All events are free unless otherwise stated
Women’s Lives in the World of Charles Dickens
Friday 9 March
10 am - 4pm
Conference
London Metropolitan Archives
A day of talks and presentations which explores the lives of
women as reflected in historical records and literature. This event
marks International Women’s Day and the 200th anniversary of
Dickens.
£15 / £10 concessions (bring lunch) —but you must book in
advance
Oliver Twist’s London
Wednesday 14 March
12.30 - 1.30pm
Talk
Shoe Lane Library
London fascinated and terrified Dickens. It emerges powerfully
in Dickens’s Oliver Twist as a place of striking contrasts and a
character in its own right and will be explored in this talk by Dr
Tony Williams, former Joint Secretary of the International Dickens
Fellowship (1999 - 2006).
The following three talks will be given by Professor Robert L.
Patten of Rice University Texas and Scholar in Residence, Charles
Dickens Museum:
London’s Characters: Charles Dickens and George Cruikshank
Wednesday 11 April
2 - 3pm
Guildhall Library
Cruikshank, born in 1792, was two decades Dickens’s senior, and had
been drawing London residents for more than twenty years before he
paired with Dickens on illustrations to Sketches by Boz and Oliver
Twist. At many points both artist and author agreed about the
subjects and wonders of the city; but sometimes illustration and
text are rather at odds about representing that world.

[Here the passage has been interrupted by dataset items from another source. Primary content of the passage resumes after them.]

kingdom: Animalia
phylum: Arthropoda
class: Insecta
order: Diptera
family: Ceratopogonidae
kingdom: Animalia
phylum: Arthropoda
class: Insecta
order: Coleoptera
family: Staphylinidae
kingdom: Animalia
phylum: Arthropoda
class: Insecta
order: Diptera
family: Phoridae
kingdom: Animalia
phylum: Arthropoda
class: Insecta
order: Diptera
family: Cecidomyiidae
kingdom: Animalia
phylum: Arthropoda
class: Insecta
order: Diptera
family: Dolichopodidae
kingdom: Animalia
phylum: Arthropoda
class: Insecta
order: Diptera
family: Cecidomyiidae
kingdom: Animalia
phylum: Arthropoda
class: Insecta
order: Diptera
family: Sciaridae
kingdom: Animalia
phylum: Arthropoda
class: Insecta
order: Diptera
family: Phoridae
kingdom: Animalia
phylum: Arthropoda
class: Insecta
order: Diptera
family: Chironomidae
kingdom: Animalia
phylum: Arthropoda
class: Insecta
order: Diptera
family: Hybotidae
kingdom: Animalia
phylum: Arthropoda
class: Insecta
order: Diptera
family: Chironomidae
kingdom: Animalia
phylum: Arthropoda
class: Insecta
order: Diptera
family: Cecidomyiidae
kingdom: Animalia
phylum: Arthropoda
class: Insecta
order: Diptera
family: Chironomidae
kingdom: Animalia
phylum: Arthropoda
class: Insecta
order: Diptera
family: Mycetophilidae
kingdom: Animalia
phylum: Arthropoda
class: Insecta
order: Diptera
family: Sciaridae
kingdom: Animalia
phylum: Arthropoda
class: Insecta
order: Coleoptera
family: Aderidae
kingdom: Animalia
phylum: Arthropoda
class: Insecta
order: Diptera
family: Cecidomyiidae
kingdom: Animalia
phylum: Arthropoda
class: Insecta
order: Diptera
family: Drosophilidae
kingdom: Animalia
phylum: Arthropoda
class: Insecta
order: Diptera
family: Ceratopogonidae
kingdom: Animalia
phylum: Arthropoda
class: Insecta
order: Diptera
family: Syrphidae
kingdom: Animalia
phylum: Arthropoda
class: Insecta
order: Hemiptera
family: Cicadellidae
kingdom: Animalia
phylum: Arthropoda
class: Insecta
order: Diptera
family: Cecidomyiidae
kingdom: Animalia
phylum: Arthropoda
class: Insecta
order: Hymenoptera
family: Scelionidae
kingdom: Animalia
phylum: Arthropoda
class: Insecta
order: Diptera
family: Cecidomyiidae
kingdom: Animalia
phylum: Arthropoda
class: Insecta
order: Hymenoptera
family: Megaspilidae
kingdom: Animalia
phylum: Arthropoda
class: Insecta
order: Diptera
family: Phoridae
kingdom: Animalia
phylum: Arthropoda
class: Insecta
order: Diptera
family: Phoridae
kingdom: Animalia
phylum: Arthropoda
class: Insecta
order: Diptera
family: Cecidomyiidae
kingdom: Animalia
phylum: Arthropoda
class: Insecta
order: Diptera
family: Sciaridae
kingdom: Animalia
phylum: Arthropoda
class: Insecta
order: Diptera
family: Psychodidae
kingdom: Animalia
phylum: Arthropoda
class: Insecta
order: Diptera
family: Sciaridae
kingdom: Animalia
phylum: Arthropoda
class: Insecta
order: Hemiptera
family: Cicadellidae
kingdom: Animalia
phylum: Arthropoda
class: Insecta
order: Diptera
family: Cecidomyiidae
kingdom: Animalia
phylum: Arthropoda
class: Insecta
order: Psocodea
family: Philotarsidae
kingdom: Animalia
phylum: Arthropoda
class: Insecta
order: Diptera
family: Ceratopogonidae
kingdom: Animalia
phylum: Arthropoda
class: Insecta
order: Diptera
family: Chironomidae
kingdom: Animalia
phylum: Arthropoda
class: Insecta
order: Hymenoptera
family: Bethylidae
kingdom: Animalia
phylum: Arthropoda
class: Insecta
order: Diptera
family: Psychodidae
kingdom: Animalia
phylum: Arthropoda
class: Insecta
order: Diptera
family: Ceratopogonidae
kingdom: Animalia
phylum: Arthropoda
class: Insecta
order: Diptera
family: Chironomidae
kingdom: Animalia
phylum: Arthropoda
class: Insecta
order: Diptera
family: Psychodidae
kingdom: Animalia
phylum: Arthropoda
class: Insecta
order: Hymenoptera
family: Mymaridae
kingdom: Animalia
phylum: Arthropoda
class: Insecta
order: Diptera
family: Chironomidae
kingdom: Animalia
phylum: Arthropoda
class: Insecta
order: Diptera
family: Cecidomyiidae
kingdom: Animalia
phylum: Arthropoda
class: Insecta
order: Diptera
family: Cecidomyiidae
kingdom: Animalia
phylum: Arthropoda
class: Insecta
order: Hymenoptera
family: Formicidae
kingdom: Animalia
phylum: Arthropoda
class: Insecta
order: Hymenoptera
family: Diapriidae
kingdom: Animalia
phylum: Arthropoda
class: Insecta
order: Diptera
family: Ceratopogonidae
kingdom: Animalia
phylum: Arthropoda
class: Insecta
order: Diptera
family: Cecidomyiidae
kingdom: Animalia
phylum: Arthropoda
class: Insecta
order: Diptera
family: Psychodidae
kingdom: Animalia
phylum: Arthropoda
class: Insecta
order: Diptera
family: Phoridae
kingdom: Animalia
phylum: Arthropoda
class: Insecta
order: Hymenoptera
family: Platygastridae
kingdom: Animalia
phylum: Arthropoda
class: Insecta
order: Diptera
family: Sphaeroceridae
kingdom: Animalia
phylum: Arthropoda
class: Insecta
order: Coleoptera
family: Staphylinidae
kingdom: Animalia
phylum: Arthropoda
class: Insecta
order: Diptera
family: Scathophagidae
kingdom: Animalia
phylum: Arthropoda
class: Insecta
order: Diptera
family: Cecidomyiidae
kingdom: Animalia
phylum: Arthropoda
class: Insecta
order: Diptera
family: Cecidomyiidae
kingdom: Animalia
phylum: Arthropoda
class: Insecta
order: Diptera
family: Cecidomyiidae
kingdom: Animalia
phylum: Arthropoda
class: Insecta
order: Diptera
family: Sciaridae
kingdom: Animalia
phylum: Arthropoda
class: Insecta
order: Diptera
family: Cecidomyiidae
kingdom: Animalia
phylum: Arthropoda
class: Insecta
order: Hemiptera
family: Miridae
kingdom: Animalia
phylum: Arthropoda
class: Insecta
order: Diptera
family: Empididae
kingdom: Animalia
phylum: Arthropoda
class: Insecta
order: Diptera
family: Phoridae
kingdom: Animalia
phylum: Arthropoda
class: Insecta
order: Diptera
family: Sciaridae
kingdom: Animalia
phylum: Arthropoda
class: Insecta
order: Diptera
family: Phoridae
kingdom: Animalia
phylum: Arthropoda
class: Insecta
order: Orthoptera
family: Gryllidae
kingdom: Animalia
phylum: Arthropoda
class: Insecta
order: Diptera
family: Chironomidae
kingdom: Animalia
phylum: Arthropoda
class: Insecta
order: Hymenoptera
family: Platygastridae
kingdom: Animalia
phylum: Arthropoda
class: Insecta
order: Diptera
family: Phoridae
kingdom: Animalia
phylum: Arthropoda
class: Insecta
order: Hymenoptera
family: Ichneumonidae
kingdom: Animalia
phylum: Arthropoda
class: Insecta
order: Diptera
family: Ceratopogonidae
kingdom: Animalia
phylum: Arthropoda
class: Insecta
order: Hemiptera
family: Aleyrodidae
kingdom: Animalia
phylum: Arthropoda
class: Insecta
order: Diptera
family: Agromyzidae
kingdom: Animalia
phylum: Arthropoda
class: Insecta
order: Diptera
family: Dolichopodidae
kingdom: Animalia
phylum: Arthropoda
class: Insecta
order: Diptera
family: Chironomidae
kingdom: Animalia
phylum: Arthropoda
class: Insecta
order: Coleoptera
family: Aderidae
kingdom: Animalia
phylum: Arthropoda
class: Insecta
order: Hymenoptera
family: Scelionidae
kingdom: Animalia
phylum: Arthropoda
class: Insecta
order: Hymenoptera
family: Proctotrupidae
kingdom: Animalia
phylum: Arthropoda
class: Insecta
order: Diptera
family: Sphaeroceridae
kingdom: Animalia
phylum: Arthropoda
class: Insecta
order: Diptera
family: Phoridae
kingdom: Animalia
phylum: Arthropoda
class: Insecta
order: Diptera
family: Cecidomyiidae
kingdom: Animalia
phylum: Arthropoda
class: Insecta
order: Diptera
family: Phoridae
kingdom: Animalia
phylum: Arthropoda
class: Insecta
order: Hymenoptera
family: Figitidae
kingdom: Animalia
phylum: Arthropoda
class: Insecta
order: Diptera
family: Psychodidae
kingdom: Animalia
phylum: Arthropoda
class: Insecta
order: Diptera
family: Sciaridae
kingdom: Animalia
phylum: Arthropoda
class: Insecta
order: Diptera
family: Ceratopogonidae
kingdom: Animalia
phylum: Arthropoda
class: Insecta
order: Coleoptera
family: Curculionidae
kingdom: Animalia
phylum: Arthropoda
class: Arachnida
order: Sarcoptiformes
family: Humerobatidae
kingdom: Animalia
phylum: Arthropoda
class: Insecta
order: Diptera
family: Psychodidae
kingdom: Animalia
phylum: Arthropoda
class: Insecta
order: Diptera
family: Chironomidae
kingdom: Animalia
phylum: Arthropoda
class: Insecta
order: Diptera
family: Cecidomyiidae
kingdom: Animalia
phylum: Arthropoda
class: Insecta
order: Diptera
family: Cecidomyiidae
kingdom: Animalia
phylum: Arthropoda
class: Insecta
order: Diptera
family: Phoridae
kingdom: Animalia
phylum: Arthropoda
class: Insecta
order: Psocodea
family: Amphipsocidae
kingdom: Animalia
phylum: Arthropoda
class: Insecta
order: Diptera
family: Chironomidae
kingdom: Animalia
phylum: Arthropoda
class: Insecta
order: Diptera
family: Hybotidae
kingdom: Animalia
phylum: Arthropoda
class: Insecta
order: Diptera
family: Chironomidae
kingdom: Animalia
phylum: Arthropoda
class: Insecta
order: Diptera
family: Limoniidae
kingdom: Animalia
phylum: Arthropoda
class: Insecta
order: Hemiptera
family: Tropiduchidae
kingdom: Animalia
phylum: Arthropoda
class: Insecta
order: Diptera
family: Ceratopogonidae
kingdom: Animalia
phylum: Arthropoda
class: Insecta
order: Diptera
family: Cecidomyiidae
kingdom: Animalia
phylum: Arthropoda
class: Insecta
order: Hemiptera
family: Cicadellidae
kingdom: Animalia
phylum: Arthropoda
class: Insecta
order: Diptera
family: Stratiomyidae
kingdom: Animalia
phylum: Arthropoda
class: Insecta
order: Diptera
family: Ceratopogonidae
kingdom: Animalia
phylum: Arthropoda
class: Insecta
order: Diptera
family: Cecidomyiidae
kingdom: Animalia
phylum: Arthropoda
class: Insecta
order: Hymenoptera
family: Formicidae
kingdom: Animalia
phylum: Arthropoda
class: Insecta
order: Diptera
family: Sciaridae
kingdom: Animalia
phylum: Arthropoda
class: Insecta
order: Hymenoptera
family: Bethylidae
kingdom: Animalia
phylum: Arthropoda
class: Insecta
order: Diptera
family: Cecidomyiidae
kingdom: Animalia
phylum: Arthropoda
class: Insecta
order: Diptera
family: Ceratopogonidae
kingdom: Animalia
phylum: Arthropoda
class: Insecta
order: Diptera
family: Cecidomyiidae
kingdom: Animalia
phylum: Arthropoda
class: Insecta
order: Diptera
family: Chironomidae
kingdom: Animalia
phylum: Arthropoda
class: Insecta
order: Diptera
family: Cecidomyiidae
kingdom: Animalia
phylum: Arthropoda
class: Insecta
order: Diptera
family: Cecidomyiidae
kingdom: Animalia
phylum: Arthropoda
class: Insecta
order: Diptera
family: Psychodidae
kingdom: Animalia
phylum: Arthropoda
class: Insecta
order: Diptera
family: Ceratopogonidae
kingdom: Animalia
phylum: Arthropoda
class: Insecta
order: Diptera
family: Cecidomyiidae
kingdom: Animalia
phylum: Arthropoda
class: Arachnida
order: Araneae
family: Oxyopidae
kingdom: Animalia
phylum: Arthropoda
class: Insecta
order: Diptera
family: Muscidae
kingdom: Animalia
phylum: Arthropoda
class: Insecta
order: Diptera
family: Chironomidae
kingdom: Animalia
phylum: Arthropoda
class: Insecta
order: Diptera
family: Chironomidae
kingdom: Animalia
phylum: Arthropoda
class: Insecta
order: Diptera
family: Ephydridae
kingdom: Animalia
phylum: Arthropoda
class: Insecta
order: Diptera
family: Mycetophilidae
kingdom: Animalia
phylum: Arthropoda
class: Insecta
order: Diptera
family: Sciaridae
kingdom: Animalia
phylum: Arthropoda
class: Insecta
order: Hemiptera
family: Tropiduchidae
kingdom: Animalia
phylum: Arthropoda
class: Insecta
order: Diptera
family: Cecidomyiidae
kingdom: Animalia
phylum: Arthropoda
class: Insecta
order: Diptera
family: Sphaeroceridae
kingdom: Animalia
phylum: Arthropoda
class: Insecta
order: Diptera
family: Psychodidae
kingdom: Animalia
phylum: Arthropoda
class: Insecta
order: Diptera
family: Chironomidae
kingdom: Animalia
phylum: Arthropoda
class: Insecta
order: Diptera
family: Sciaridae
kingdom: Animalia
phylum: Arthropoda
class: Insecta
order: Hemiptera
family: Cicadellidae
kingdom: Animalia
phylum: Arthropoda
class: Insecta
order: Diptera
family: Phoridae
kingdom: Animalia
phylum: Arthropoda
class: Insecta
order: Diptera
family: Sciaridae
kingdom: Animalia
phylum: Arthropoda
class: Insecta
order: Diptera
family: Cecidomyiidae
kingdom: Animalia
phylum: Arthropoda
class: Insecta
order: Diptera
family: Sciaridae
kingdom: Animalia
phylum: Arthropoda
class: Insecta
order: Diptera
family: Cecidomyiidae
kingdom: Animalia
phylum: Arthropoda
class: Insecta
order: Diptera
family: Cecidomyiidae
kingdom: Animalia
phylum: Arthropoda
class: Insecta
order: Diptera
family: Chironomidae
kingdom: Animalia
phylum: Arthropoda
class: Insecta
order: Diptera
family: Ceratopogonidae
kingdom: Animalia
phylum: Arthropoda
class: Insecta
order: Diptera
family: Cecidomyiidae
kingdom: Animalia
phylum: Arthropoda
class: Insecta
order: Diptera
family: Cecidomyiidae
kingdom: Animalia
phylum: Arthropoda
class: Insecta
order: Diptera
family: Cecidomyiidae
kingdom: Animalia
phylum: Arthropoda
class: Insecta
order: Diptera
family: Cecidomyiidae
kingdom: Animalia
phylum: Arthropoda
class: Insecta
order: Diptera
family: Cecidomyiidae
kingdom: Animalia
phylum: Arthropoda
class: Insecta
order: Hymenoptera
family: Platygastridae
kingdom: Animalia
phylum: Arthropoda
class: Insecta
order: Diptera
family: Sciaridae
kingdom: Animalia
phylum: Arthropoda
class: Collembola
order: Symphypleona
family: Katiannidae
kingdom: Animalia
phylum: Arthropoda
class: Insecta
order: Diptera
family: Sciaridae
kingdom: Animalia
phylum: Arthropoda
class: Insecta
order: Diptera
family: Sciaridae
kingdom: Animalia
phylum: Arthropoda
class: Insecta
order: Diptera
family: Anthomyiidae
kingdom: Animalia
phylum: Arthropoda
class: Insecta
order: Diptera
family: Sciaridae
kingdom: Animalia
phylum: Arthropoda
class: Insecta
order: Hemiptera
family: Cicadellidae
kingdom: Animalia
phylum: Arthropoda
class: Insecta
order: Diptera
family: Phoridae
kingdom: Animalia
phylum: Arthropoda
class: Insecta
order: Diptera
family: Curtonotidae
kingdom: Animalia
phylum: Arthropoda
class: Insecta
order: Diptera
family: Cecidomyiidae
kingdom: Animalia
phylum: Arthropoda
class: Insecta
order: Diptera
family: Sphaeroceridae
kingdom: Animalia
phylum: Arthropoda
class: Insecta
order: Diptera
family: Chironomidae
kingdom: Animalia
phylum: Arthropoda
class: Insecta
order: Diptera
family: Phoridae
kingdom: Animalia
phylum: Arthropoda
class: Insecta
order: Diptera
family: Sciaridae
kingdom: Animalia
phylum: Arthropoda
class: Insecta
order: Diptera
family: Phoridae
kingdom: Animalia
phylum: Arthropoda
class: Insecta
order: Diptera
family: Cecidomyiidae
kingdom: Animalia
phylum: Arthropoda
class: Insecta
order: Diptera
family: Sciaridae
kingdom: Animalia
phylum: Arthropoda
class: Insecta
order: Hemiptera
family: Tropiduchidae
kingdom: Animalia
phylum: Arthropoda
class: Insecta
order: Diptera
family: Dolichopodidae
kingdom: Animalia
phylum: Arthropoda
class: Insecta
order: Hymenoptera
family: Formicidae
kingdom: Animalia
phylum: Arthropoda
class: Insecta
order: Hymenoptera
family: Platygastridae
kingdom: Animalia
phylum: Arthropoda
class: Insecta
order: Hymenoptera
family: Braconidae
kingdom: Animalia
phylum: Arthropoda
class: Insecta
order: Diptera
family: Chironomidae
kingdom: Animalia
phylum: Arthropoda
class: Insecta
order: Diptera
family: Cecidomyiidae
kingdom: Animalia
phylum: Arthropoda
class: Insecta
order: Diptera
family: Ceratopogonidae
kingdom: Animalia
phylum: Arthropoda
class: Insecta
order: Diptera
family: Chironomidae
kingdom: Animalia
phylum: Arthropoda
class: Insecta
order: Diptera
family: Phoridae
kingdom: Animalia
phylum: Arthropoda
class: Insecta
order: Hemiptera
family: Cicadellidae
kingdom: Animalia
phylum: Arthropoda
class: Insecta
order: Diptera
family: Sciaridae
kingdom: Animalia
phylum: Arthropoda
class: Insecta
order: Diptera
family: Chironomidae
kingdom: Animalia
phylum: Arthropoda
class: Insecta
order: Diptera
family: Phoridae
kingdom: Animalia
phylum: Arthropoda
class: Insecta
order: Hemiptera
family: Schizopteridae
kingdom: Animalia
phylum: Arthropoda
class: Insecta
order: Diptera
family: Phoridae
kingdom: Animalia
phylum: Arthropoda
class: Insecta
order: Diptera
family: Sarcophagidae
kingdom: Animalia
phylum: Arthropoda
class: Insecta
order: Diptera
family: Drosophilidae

Free—but you must book in advance
Phiz, Dickens and Memory in David Copperfield
Wednesday 18 April
2 - 3pm
Guildhall Library
David Copperfield is a successful London author when he writes his
memoir. His recollections, however, are partial, and Browne’s
illustrations sometimes fill in gaps that David’s narrative later,
or never, does. How can pictures depict the mind’s imaginings and
also correct them in light of subsequent disclosures? How does an
artist draw memories?
Free—but you must book in advance
Theatrical Characters: Martin Chuzzlewit and Orley Farm;
Dickens and Anthony Trollope; Browne and John Everett Millais
Wednesday, 25 April
2 - 3pm
Guildhall Library
Between 1840 and 1860 the way characters got represented on page
and stage changed dramatically. Comparing Browne’s portrait of the
provincial Pecksniff family to Millais’s image of the London lawyer
Mr. Furnival and his wife illustrates alterations in the verbal,
visual, and theatrical vocabularies of personality. These pictures,
like the texts they illustrate, speak in different ways to
audiences who assess character according to quite different
signs.
Free—but you must book in advance
Charles Dickens’s Clerkenwell
Monday 16 April
11am
Guided walk
London Metropolitan Archives
Visit places of interest in and around Clerkenwell which feature
in the works of Charles Dickens, from Oliver Twist to Barnaby
Rudge.
£7.50—but you must book in advance
Victorian Toys and Crafts
Wednesday 18 April
4.30 - 5.30pm
Children's event
Shoe Lane Library
A craft activity session to celebrate the birth of Charles
Dickens.
Children will be able to make Victorian toys.